Written By:
Brideen Gallagher
Vice President, The Collingwood Group

Brian O’Reilly raised some very intriguing propositions on dealing with the ever growing issue of borrower income/wealth trapped in deflated, under-water home values. While these ideas address each constituency impacted—borrower, lender, investor, taxpayer—there is still no evidence that the Administration, Congress or the regulators have any plans to address the current crisis.

Much has been made about the impact any mass refinance program could have on servicers and lenders, who would be deluged with new applications that they are not staffed to handle and, in this unprecedented low rate environment, not likely to prioritize. Let’s be honest—it’s much easier, and more profitable, to handle a “traditional” refinance than a refinance under the current HARP program. Also investors in MBS, who will experience prepayments at speeds they did not count on, may be wary of future investment in MBS if these programs can be changed on a dime. OK, say all of this is true. There is still a huge clog in the mortgage finance system and the tub is about to overflow. What about slicing off a segment of the most at-risk and underserved borrowers and launching a targeted campaign to offer these borrowers an option to take advantage of these low interest rates ? If it works, and in my opinion it will, it can be expanded to other borrowers as warranted, and could jump start the climb out of the economic morass where we now find ourselves.
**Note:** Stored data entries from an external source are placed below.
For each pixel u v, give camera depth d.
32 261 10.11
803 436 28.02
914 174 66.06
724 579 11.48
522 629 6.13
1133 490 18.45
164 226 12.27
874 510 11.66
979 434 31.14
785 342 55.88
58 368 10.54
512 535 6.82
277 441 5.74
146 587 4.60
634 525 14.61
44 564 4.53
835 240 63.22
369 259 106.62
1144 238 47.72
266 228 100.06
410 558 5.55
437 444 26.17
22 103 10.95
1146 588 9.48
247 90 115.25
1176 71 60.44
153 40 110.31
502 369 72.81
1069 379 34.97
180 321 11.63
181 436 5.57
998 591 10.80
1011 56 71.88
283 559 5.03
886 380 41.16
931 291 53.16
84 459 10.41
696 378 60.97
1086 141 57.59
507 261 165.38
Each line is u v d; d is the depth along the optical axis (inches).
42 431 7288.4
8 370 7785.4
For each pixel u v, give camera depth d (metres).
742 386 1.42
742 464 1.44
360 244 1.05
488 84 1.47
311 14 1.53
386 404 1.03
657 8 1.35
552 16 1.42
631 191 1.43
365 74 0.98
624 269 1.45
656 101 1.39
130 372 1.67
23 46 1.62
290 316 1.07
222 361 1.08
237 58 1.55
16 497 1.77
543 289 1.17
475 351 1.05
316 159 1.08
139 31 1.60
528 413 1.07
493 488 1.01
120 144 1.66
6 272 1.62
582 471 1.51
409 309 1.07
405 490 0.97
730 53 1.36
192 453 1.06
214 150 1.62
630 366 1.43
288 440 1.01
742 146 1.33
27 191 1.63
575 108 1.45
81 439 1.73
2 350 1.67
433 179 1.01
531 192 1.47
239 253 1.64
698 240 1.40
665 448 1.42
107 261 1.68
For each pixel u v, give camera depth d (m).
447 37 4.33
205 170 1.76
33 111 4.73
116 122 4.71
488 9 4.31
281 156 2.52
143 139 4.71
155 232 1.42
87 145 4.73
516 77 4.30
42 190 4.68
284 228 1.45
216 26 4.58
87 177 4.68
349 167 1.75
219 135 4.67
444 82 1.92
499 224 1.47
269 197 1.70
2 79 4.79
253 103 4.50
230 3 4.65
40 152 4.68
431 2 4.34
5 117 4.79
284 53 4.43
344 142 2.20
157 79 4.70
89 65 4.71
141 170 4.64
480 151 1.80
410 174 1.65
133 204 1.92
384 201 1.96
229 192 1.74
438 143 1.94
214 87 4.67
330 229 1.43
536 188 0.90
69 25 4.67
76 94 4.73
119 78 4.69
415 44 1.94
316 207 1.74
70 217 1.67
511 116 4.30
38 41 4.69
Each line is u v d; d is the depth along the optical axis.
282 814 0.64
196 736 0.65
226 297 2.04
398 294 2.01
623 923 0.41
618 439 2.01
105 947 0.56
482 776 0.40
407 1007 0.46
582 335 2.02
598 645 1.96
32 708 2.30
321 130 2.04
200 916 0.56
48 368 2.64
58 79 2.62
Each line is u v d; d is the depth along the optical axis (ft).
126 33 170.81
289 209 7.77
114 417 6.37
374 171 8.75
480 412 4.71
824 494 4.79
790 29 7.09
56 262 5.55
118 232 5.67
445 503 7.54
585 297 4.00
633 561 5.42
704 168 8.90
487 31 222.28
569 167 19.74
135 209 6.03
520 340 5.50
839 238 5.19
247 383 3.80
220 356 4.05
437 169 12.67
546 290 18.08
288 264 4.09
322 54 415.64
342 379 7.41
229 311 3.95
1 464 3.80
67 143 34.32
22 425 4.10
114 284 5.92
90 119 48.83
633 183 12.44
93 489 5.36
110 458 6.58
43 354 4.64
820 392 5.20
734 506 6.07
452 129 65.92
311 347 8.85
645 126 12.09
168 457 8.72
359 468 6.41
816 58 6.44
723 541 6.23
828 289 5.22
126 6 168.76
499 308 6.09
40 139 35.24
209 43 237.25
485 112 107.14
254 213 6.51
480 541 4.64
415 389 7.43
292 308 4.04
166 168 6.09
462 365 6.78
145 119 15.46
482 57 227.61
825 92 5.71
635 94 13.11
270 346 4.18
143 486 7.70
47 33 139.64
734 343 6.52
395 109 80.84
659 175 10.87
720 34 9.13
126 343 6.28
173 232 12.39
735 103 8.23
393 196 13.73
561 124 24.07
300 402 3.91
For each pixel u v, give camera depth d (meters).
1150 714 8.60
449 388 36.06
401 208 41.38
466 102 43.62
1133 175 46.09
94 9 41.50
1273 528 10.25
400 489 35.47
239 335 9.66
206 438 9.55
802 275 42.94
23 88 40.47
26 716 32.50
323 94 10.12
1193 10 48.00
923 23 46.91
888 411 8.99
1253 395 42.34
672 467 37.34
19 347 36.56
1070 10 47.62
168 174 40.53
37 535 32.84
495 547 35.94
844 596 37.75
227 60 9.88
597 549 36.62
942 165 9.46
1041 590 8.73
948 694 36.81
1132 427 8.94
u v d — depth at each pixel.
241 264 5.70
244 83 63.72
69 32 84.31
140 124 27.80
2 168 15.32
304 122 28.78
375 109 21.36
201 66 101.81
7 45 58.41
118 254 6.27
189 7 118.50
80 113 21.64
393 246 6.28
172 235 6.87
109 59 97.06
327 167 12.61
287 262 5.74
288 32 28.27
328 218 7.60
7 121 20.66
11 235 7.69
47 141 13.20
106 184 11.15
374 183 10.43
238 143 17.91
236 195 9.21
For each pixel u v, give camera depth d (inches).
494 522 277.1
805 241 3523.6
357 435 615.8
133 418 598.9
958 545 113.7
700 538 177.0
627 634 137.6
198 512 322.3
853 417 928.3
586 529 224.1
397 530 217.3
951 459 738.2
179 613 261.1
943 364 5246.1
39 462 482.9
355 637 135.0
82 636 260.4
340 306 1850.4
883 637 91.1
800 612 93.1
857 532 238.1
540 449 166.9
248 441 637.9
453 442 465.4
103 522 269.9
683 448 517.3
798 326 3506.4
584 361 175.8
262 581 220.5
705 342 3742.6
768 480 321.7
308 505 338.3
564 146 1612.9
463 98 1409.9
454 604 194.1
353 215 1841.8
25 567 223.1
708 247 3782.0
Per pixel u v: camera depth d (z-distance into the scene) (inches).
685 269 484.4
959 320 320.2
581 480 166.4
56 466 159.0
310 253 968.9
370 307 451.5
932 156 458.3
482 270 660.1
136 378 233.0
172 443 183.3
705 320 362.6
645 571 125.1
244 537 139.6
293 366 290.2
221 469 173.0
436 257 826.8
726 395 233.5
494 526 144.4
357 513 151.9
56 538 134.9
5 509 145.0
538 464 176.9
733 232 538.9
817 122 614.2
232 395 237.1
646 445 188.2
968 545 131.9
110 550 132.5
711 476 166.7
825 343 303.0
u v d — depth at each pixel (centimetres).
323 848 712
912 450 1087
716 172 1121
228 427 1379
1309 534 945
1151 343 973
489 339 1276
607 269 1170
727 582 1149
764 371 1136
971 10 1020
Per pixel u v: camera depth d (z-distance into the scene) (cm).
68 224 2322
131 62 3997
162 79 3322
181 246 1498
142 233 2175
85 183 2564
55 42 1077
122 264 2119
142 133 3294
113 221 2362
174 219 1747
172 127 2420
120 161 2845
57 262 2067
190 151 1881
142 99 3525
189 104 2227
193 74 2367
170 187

As referenced in Brian’s posting, there are creative, viable private market solutions currently available that could be applied to a specific segment of the housing market that owes more than their home is worth but has been living up to their monthly obligations despite the hardship, and sometimes logic, of doing so. For example, borrowers who find themselves at 105%-125% LTV that are able are continuing to make payments, but no doubt are becoming more discouraged monthly by the fact that they are now, in effect, renters, but cannot “renegotiate” their “rent” and cannot walk away without devastating effects to their credit, not to mention their conscience. So here’s a new and improved plan :

1. Identify these borrowers in GSE/Ginnie Mae MBS and verify they have been making timely payments
2. Offer these borrowers an opportunity to reset their interest rate to a market rate plus some premium ( say .50%) by simply logging into a secure web based system and choosing rate reset option
3. Subsidize reduced payments (average of $250 per month) for a period of time, say 2-5 years, depending on the vintage of the origination.

Technology exists TODAY that can accomplish this in very short order. Yes, there is a cost to any subsidy, but it’s a small investment compared with the huge write-

downs that could occur with any sort of principal reduction or true modification / refinance alternative.

Of course we can continue to do nothing, and run the (likely) risk that these borrowers will lose hope and decide to default, tying up the immediate “economic stimulus” of cash flow a rate reduction would give these borrowers to spend or put toward righting their equity ship.

With some political and regulatory will, this sort of initiative can and should happen. There is little ability, or incentive, for the GSEs to implement any strategic plan without the endorsement and direction of the regulator—FHFA. The newly formed CFPB should opine as well, as this is of clear benefit to consumers. Who else needs to chime in??